◆ PROBLEM SET
1. In the page on random walks, swap "mOWL" for "the library" and write out the span from "Embedding with Random" to "most \(2n-1\) long.".
2. Decide whether each statement below agrees with the page on random walks. Answer yes or no for each, and quote the words of the page that settle it.
(a) mOWL offers two algorithms for generating random walks.
(b) The random walks produced by mOWL leave out the edge labels.
(c) The code example uses Node2Vec.

◆ TEXT TO READ

-.-.-

Embedding with Random Walks
After generating a graph from an ontology, one possible next step is to generate random walks. mOWL provides two different algorithms for random walks generation. All the implemented projectors can be found in
The algorithms in mOWL are a variation from the original ones. Graphs obtained from ontologies always have labeled edges, therefore the edge labels are included in the random walks.
Important
Random walks with size \(n\) will include \(n\) nodes with its edges (except in the last node). Therefore a random walk with size \(n\) will be at most \(2n-1\) long.
In generating a graph from an ontology, we saw that graphs were represented as an edge list and each edge was an instance of the Edge
class. This edge list is the input or the random walk methods.
For example, let’s take DeepWalk
:
from mowl.walking import DeepWalk
walker = DeepWalk(
10, #num_walks,
8, #walk_length,
0.1, #alpha
outfile = "/tmp/walks2.txt", # /optional/path/to/save/walks,
workers = 4)

-.-.-

◆ DATA SHOWN
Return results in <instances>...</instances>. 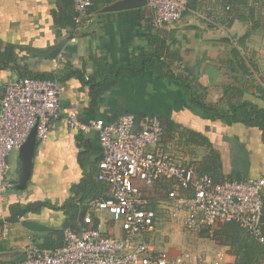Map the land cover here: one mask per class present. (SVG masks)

-.-.-

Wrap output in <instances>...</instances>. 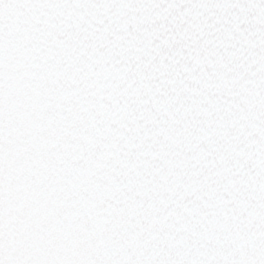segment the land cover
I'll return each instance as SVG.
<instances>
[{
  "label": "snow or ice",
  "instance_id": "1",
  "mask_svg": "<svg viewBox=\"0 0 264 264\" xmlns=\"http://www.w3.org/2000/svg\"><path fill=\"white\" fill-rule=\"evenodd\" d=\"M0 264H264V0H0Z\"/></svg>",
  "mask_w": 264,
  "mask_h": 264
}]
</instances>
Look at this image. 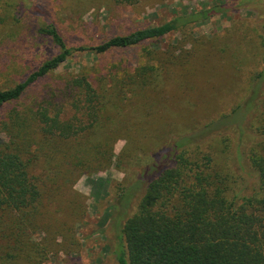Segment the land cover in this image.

-.-.-

◆ RESPONSE LIST
1.
Embedding with Random Walks
After generating a graph from an ontology, one possible next step is to generate random walks. the library provides two different algorithms for random walks generation. All the implemented projectors can be found in
The algorithms in the library are a variation from the original ones. Graphs obtained from ontologies always have labeled edges, therefore the edge labels are included in the random walks.
Important
Random walks with size \(n\) will include \(n\) nodes with its edges (except in the last node). Therefore a random walk with size \(n\) will be at most \(2n-1\) long.

2.
(a) Yes: "mOWL provides two different algorithms for random walks generation."
(b) No: "therefore the edge labels are included in the random walks."
(c) No: "For example, let’s take DeepWalk"